LESSONS FROM FACEBOOK

Old-time tradition-laden sports like Major League Baseball and horse racing habitually struggle to attract the next generation of fans.  And today’s consumer has lots of choices from a growing assortment of leisure and gaming activities.

Facebook (parent company = Meta Platforms) is a high-profile case-in-point in how not even a company with a huge free cash flow to protect and enhance its brand equity and fend off competitors is guaranteed continued success in a highly disruptive marketplace.  Last week, Meta Platforms reported that Facebook experienced its first-ever decline in daily active users, negative 5.7% to be exact.  As a result, its stock immediately plunged by 26% or $230 billion. This is the largest loss of market value ever experienced by an American company in a single trading day.

Facebook co-founder Mark Zuckerberg, in his conference call reporting fourth-quarter 2021 operating results, made it clear that Facebook is feeling the effects of upstarts like Chinese-owned TikTok and Snapchat.  Such social-media platforms have great appeal to younger people and are hip alternatives to stodgy Facebook and Instagram.  For example, 25% of TikTok’s active users are aged 10-19, 22.4% are 20-29, 21.7% are 30-39, and 20.3% are 40-49.  In sum, nearly 90% are less than 50 years old. 

Increasingly, younger people consider Facebook to be a social-media forum for parents and grandparents…and that is a looming threat to Facebook’s future.  This concern is driving Meta Platform’s metaverse strategy of virtual reality.

On a much smaller scale, horse racing’s major perpetual problem mirrors that of Facebook: How to attract younger fans to a sport that, accurately, has the image of being a pastime for older people.  With sports betting spreading across the United States, the competition for younger players will be more intense than ever.

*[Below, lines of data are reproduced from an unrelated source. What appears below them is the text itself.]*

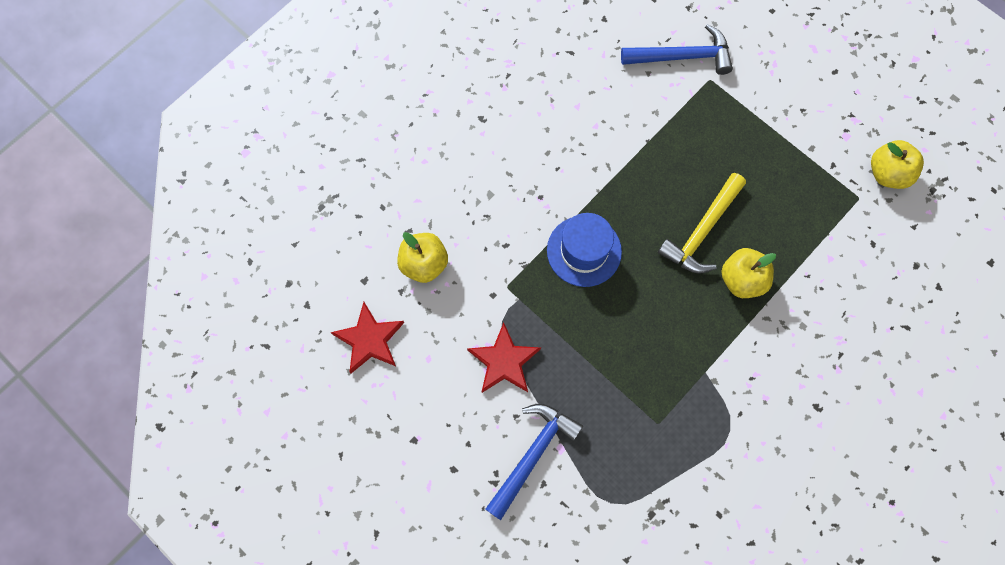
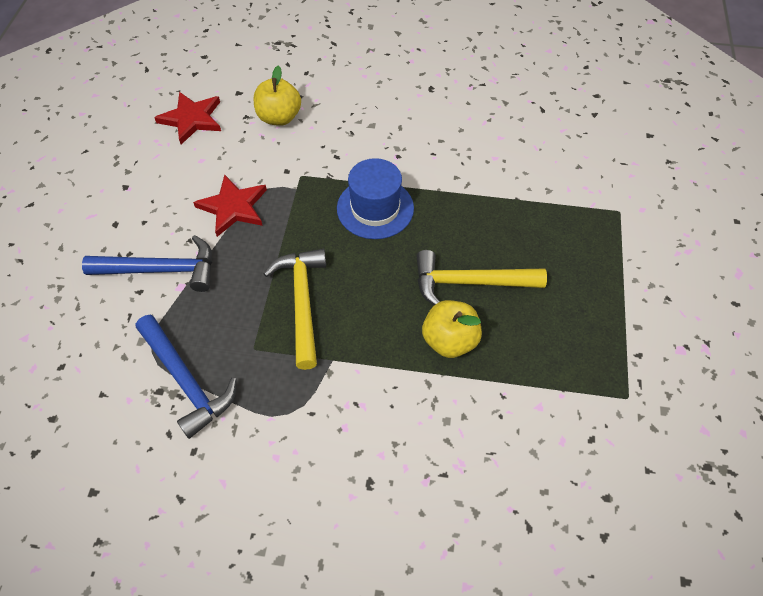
camera: 55 degrees right, 15 degrees down
blue hammer [621,24,733,75] -> blue hammer moved to [136,315,237,439]
yellow apple [871,140,924,189] -> none
none -> yellow hammer [264,249,326,370]

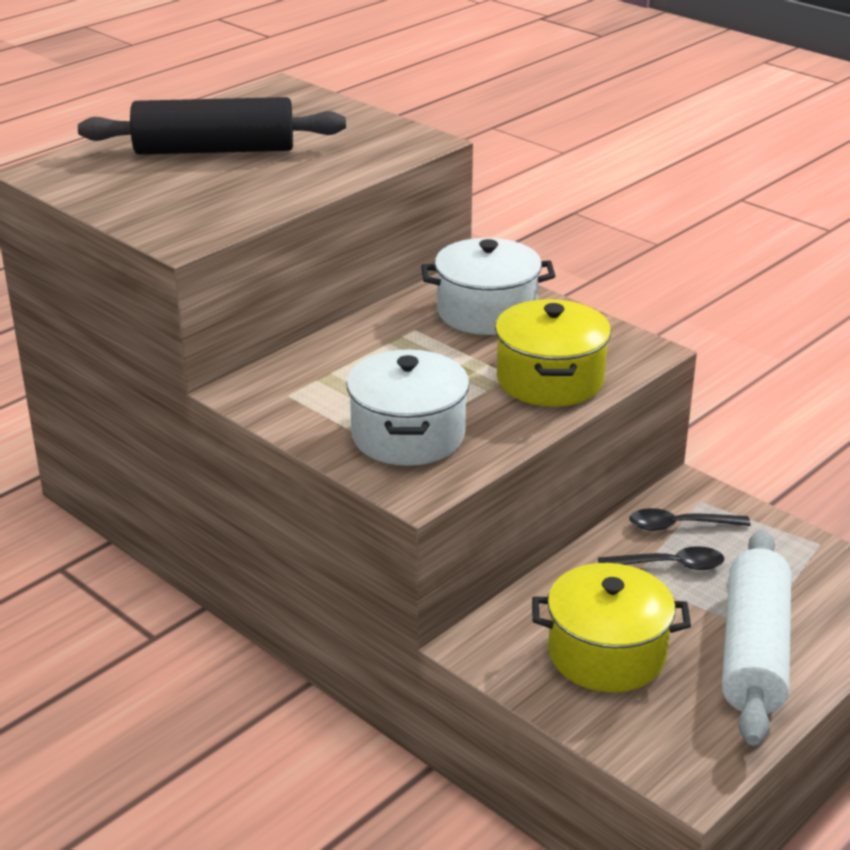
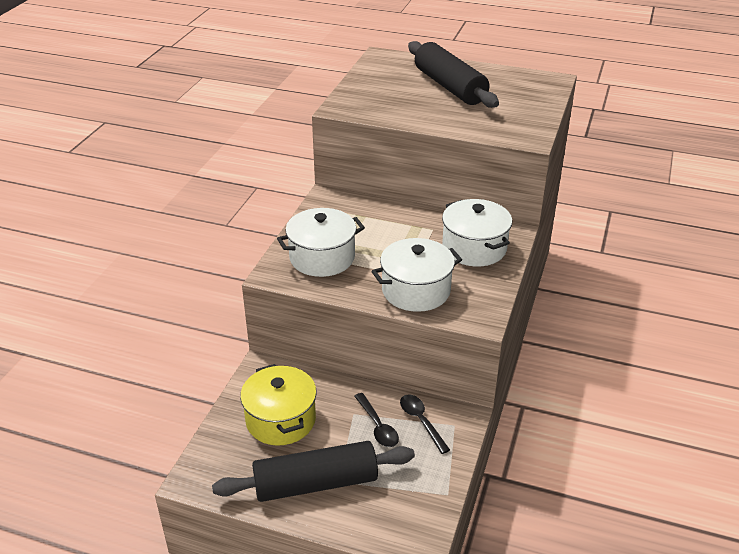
camera: 65 degrees right, 5 degrees up
yellow pot [495,299,611,407] -> white pot [372,238,462,312]
white rolling pin [722,529,791,745] -> black rolling pin [212,441,415,502]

Moreover, American race purses are supported by slot machine revenues at racinos.  This source may dry up, either through government decoupling of racing and slots or as slot machines lose popularity among tech-imbued younger generations who may find slots to be a boring form of recreation.

Meta Platforms recognizes that it has a “growth” problem and has proactively developed a plan to address it. Likewise, the horse racing industry has long known it has a demographic problem that imperils its future but, unlike Meta, it lacks a deep-pocketed centralized authority to formulate, fund, and implement a way forward. And that itself is a monumental problem.